Saved entries:
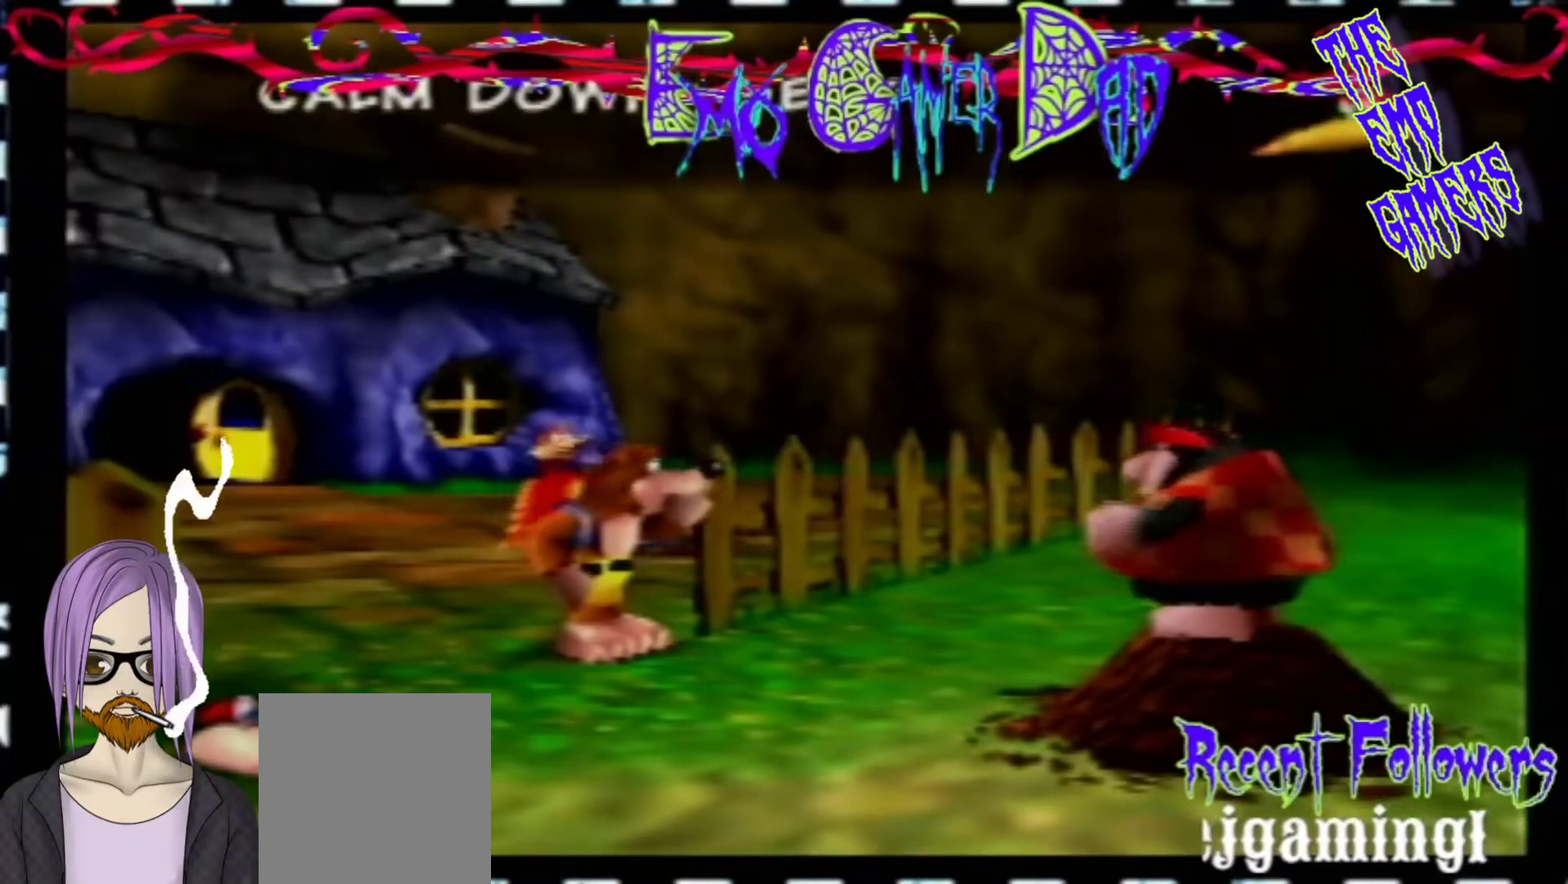
{"buttons": [], "left_stick": "center", "events": [[133, "left_stick", "down-left"], [300, "left_stick", "center"]]}
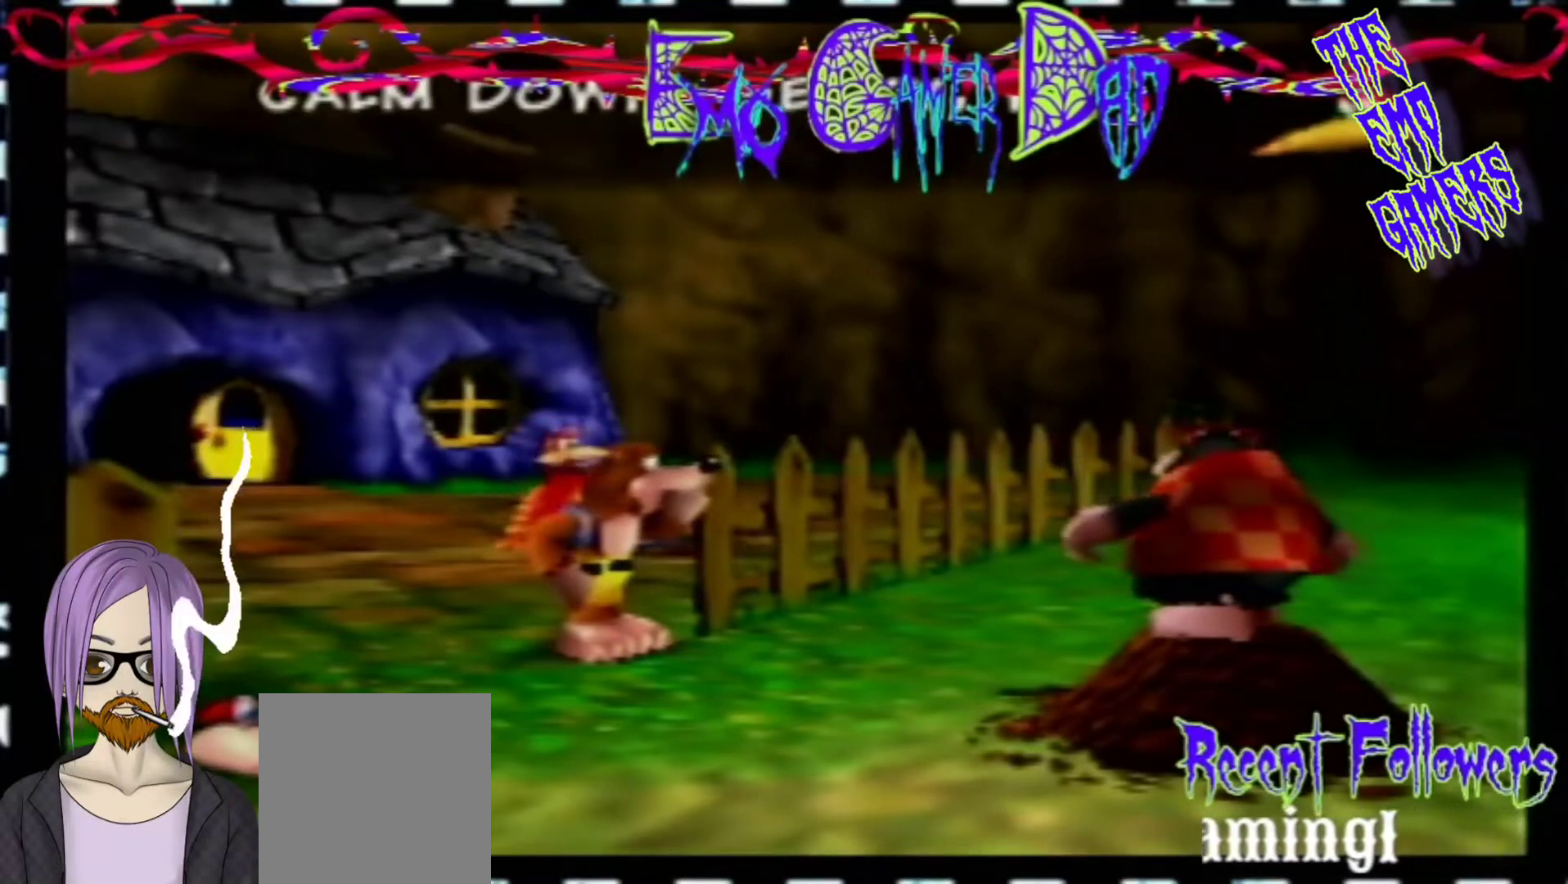
{"buttons": [], "left_stick": "up-right", "events": [[100, "left_stick", "down"], [267, "left_stick", "down-right"], [433, "left_stick", "up-right"]]}
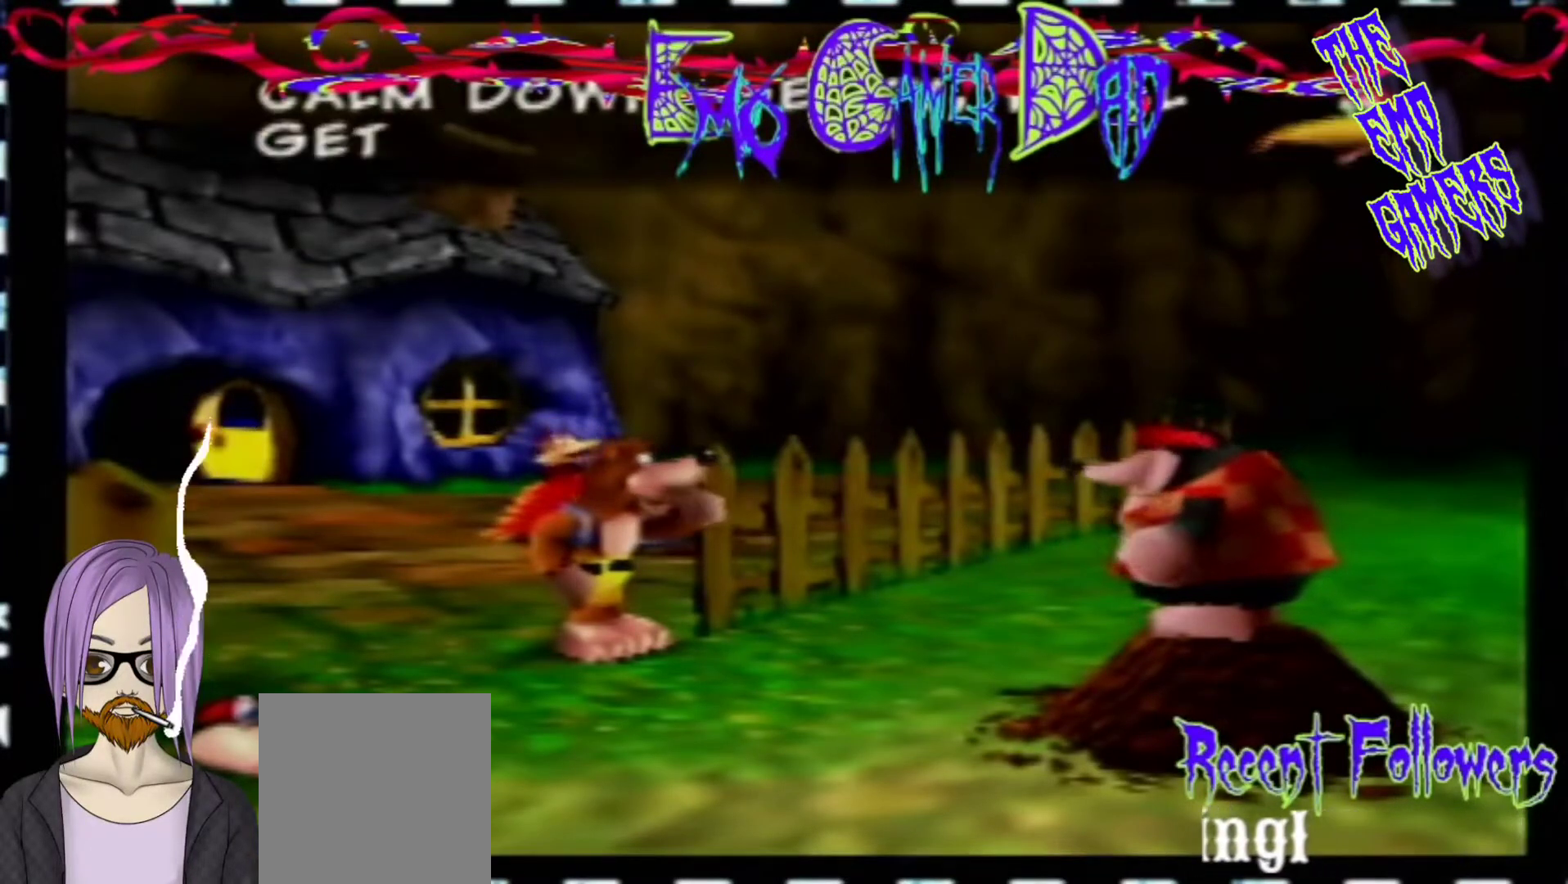
{"buttons": [], "left_stick": "down-left", "events": [[100, "left_stick", "up"], [267, "left_stick", "up-left"], [400, "left_stick", "down-left"]]}
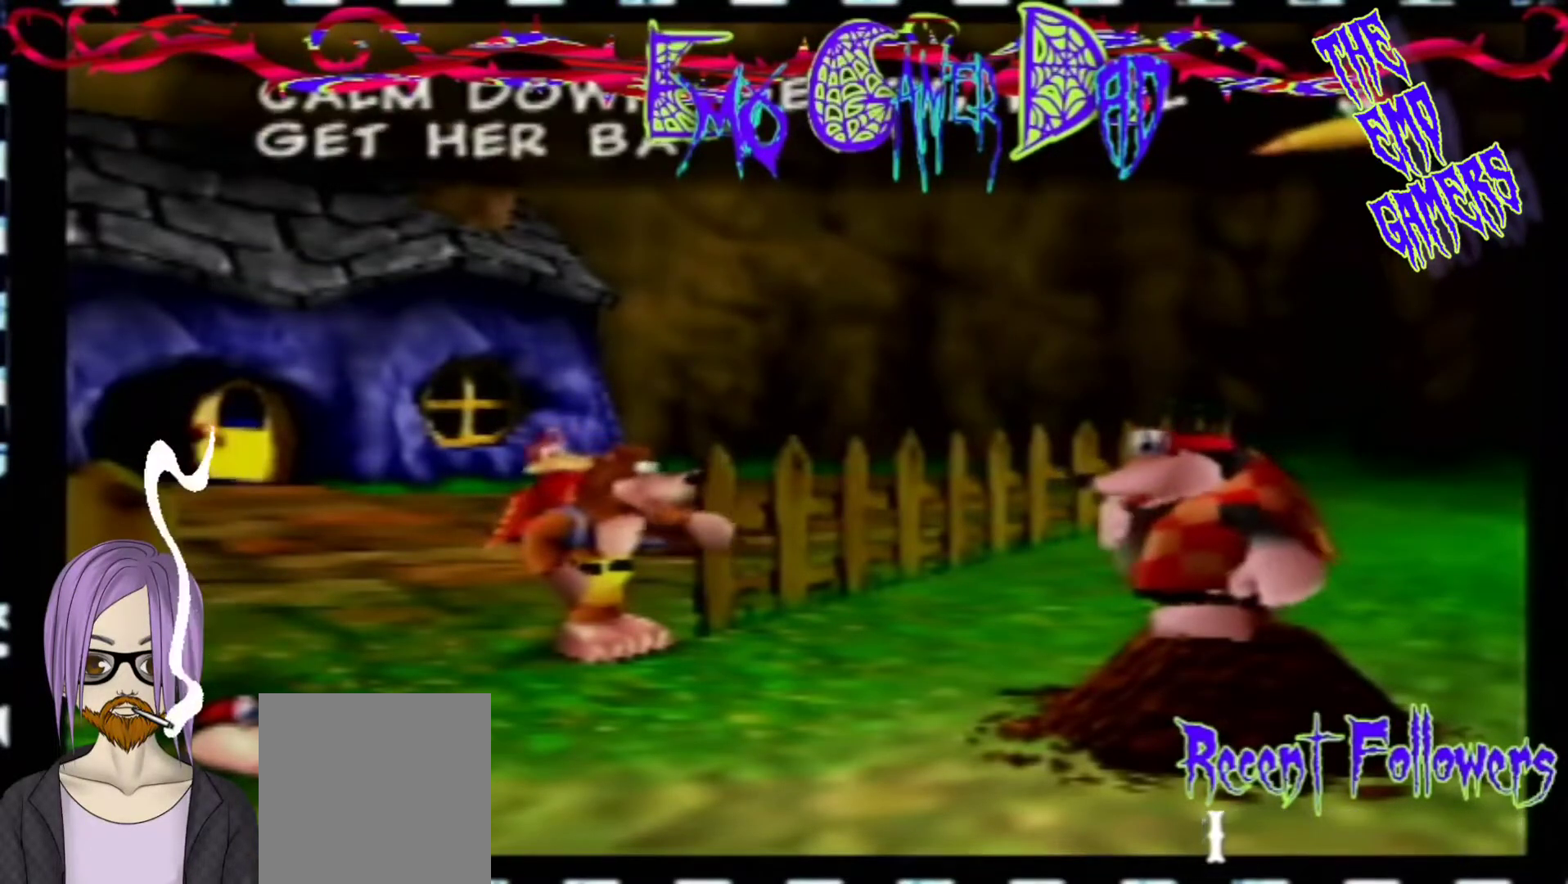
{"buttons": [], "left_stick": "down", "events": [[67, "left_stick", "center"], [400, "left_stick", "down"]]}
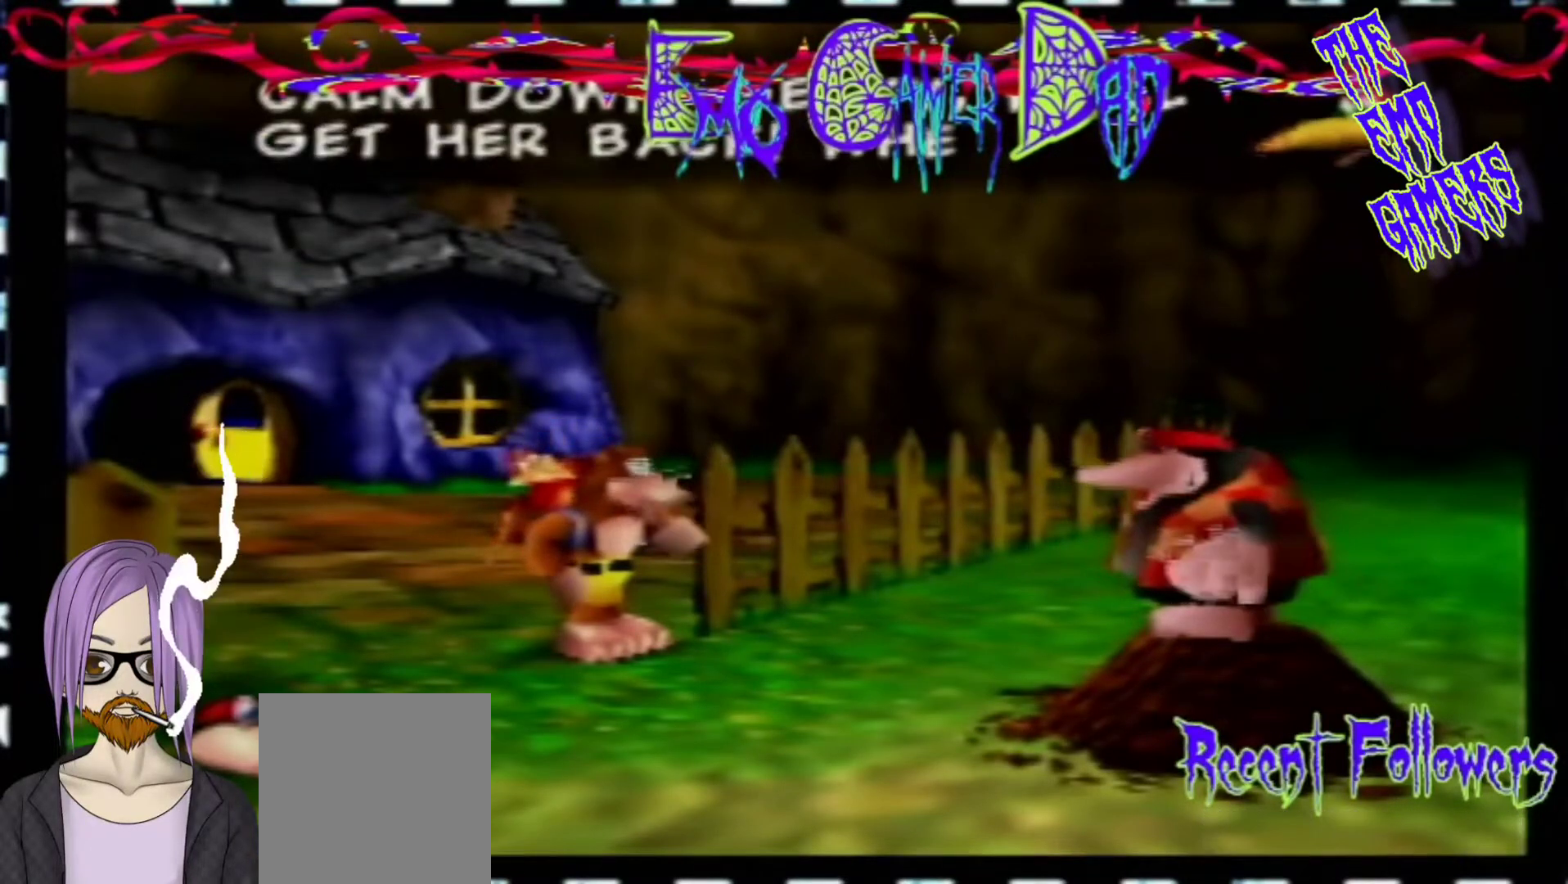
{"buttons": [], "left_stick": "up", "events": [[67, "left_stick", "down-right"], [233, "left_stick", "up-right"], [400, "left_stick", "up"]]}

| Assignment |
A word-for-word copy of all the data is required, minus the pictures.

| Task result |
{"buttons": [], "left_stick": "center", "events": [[133, "left_stick", "down-left"], [300, "left_stick", "center"]]}
{"buttons": [], "left_stick": "up-right", "events": [[100, "left_stick", "down"], [267, "left_stick", "down-right"], [433, "left_stick", "up-right"]]}
{"buttons": [], "left_stick": "down-left", "events": [[100, "left_stick", "up"], [267, "left_stick", "up-left"], [400, "left_stick", "down-left"]]}
{"buttons": [], "left_stick": "down", "events": [[67, "left_stick", "center"], [400, "left_stick", "down"]]}
{"buttons": [], "left_stick": "up", "events": [[67, "left_stick", "down-right"], [233, "left_stick", "up-right"], [400, "left_stick", "up"]]}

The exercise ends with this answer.